Blog post

Modern Marketing is About Sense and Respond, Not Command and Control

By Jake Sorofman | September 10, 2014 | 0 Comments

digital marketing

In the somewhat arcane world of control theory, there’s the concept of sense and respond, which refers to how complex systems adapt and evolve based on continuous, often minute adjustments to the signals they detect in their environments.

These autonomous, often autonomic systems take many forms. People sense and respond through a combination of rules, reflex and reason. Animals and insects rely on reflex. Machines, on the other hand, sense and respond based on rules—and, in the case of smart machines, some degree of reason.

What’s common to each of these examples is that action is taken organically, often in the moment, as circumstances dictate the need for change.

It’s no surprise, then, that these concepts have been applied to management theory, where for decades, we’ve grappled with the models to inform high performance organizations. Here, sense and respond envisions organization as organism, where change happens as a matter of course—not by edict, but by habit—at the edges, in the moments that count. The adaptive enterprise.

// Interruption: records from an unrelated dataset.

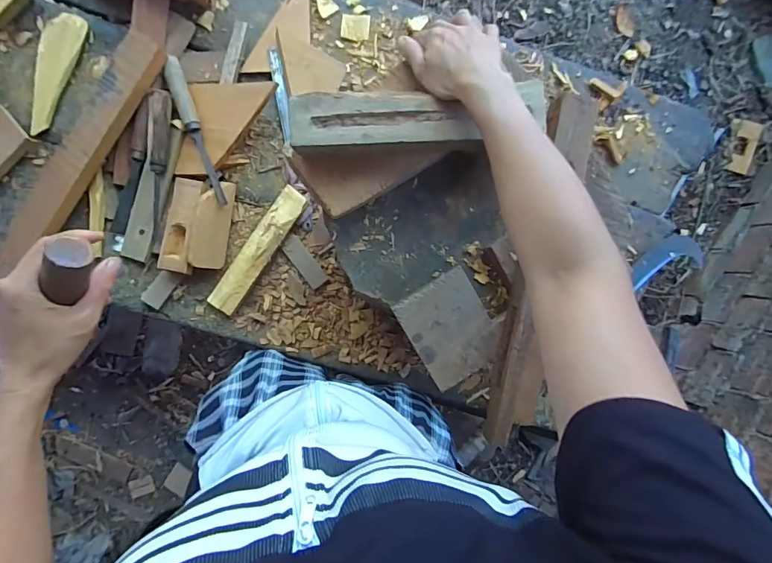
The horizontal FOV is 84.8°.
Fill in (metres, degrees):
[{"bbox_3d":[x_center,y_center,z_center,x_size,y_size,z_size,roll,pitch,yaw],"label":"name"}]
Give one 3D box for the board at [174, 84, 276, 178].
[{"bbox_3d":[-0.262,-0.245,0.683,0.127,0.024,0.171,13,100,-3],"label":"board"}]

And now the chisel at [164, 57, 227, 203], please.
[{"bbox_3d":[-0.302,-0.234,0.669,0.026,0.020,0.235,-19,94,-6],"label":"chisel"}]

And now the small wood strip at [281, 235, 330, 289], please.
[{"bbox_3d":[-0.141,-0.032,0.728,0.031,0.008,0.097,-38,96,-4],"label":"small wood strip"}]

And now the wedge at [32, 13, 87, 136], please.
[{"bbox_3d":[-0.533,-0.332,0.672,0.051,0.018,0.192,22,89,-7],"label":"wedge"}]

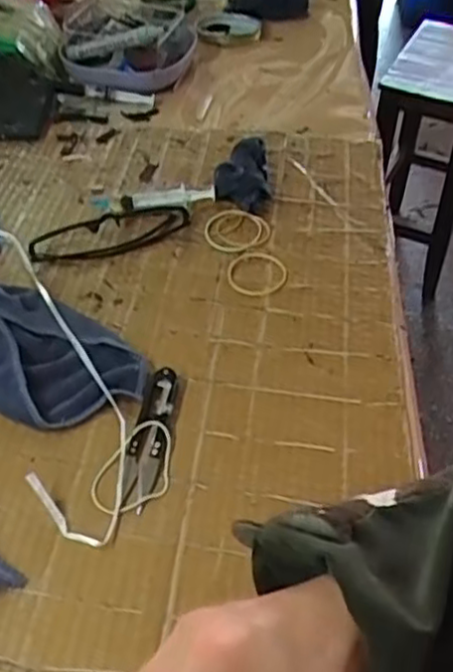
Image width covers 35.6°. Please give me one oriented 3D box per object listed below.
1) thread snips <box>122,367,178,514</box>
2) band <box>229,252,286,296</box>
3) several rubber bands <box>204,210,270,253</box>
[{"bbox_3d":[-0.049,0.062,0.456,0.022,0.007,0.102,5,47,4],"label":"thread snips"},{"bbox_3d":[0.024,-0.052,0.567,0.048,0.004,0.051,0,47,0],"label":"band"},{"bbox_3d":[0.008,-0.090,0.601,0.055,0.004,0.051,0,47,0],"label":"several rubber bands"}]

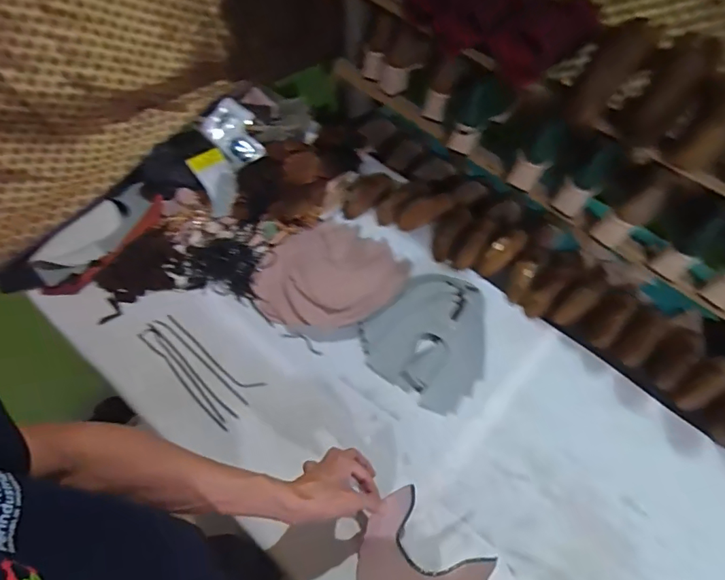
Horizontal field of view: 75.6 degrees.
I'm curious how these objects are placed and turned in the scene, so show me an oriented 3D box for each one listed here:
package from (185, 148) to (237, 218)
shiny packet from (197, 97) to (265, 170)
[{"bbox_3d":[-0.296,-0.217,0.938,0.075,0.021,0.146,-19,73,-12],"label":"package"},{"bbox_3d":[-0.267,-0.334,1.002,0.112,0.029,0.164,-34,77,-27],"label":"shiny packet"}]

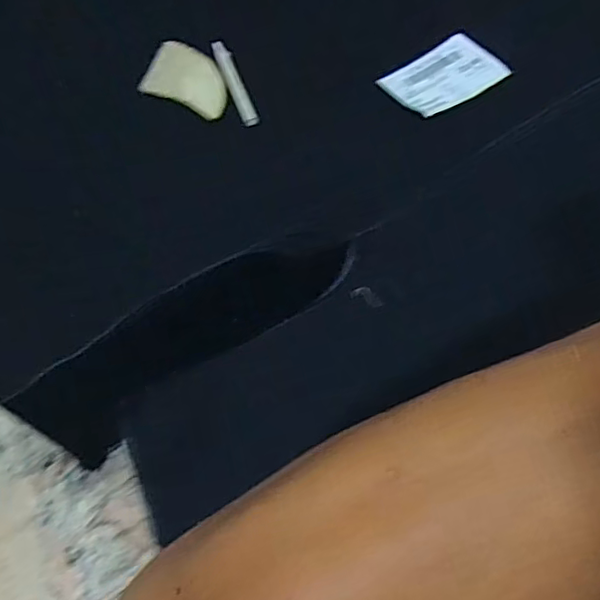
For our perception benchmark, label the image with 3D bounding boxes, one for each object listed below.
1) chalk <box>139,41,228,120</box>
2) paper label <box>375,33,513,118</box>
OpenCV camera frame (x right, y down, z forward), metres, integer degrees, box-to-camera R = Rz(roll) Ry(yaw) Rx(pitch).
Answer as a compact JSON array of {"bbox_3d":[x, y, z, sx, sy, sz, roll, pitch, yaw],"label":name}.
[{"bbox_3d":[-0.108,-0.217,0.589,0.097,0.005,0.072,24,64,14],"label":"chalk"},{"bbox_3d":[0.141,-0.219,0.588,0.115,0.008,0.076,-34,59,-17],"label":"paper label"}]

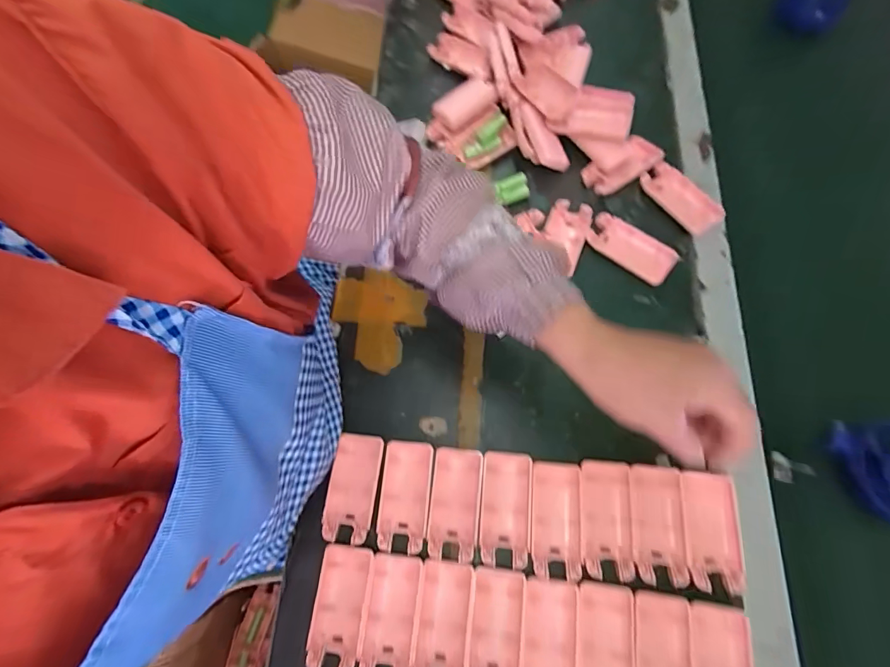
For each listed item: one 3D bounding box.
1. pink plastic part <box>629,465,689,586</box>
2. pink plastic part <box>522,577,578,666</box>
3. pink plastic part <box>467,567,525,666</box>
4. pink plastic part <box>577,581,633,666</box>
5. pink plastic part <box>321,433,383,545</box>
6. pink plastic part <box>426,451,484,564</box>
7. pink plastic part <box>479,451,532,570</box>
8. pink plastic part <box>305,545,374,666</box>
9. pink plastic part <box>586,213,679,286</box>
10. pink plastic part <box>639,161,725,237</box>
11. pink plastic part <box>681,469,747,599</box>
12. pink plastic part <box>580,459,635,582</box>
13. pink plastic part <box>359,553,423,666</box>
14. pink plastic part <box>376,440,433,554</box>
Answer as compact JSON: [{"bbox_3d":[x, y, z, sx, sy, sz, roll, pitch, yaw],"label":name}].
[{"bbox_3d":[0.189,0.168,0.374,0.044,0.010,0.094,5,71,2],"label":"pink plastic part"},{"bbox_3d":[0.087,0.256,0.350,0.044,0.015,0.091,6,71,3],"label":"pink plastic part"},{"bbox_3d":[0.042,0.250,0.354,0.043,0.011,0.091,6,71,3],"label":"pink plastic part"},{"bbox_3d":[0.131,0.258,0.345,0.043,0.013,0.093,6,71,3],"label":"pink plastic part"},{"bbox_3d":[-0.087,0.144,0.399,0.044,0.016,0.093,7,71,3],"label":"pink plastic part"},{"bbox_3d":[0.009,0.156,0.389,0.044,0.014,0.093,6,71,2],"label":"pink plastic part"},{"bbox_3d":[0.055,0.159,0.385,0.044,0.011,0.094,5,71,2],"label":"pink plastic part"},{"bbox_3d":[-0.090,0.236,0.366,0.044,0.015,0.092,6,71,3],"label":"pink plastic part"},{"bbox_3d":[0.206,-0.096,0.469,0.095,0.011,0.045,38,75,12],"label":"pink plastic part"},{"bbox_3d":[0.272,-0.157,0.486,0.047,0.013,0.095,-37,75,-11],"label":"pink plastic part"},{"bbox_3d":[0.233,0.171,0.367,0.043,0.010,0.093,3,71,2],"label":"pink plastic part"},{"bbox_3d":[0.144,0.165,0.378,0.044,0.007,0.094,5,71,2],"label":"pink plastic part"},{"bbox_3d":[-0.045,0.241,0.361,0.043,0.013,0.092,6,71,2],"label":"pink plastic part"},{"bbox_3d":[-0.038,0.150,0.394,0.044,0.010,0.093,5,71,2],"label":"pink plastic part"}]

Which brings me to my point for marketers: Moving from a command and control authority to a sense and response system of change is precisely what modern marketing is all about.

For example:

  • It’s about thinking beyond campaigns–which are artifacts of command and control thinking—perhaps necessary, but wholly insufficient to satisfy audience expectations for personal and personalized engagement.
  • It’s about agile teams–that continuously test and learn, measure and adapt. Agile marketers iterate through the clouds of the unknown, discovering the highest performing patterns through continuous experimentation.
  • It’s about audience-attuned content and social marketers–who think like journalists and act like publishers, listening to their audiences and finding opportunities to engage in the most relevant ways.
  • It’s about decentralizing voice of customer–from ivory tower listening posts to frontlines intelligence, where action can be taken in the moment by machines and by human beings.

 

In each of these examples, rules, reflex and reason are pushed out to the edges, where decisions are made and actions are taken in the moment.

But this isn’t meant to be some anarchic overreaction to crufty old command and control thinking. Sense and respond is, indeed, all about control. But unlike traditional command structures that create the illusion of control, sense and respond builds it into the organism itself.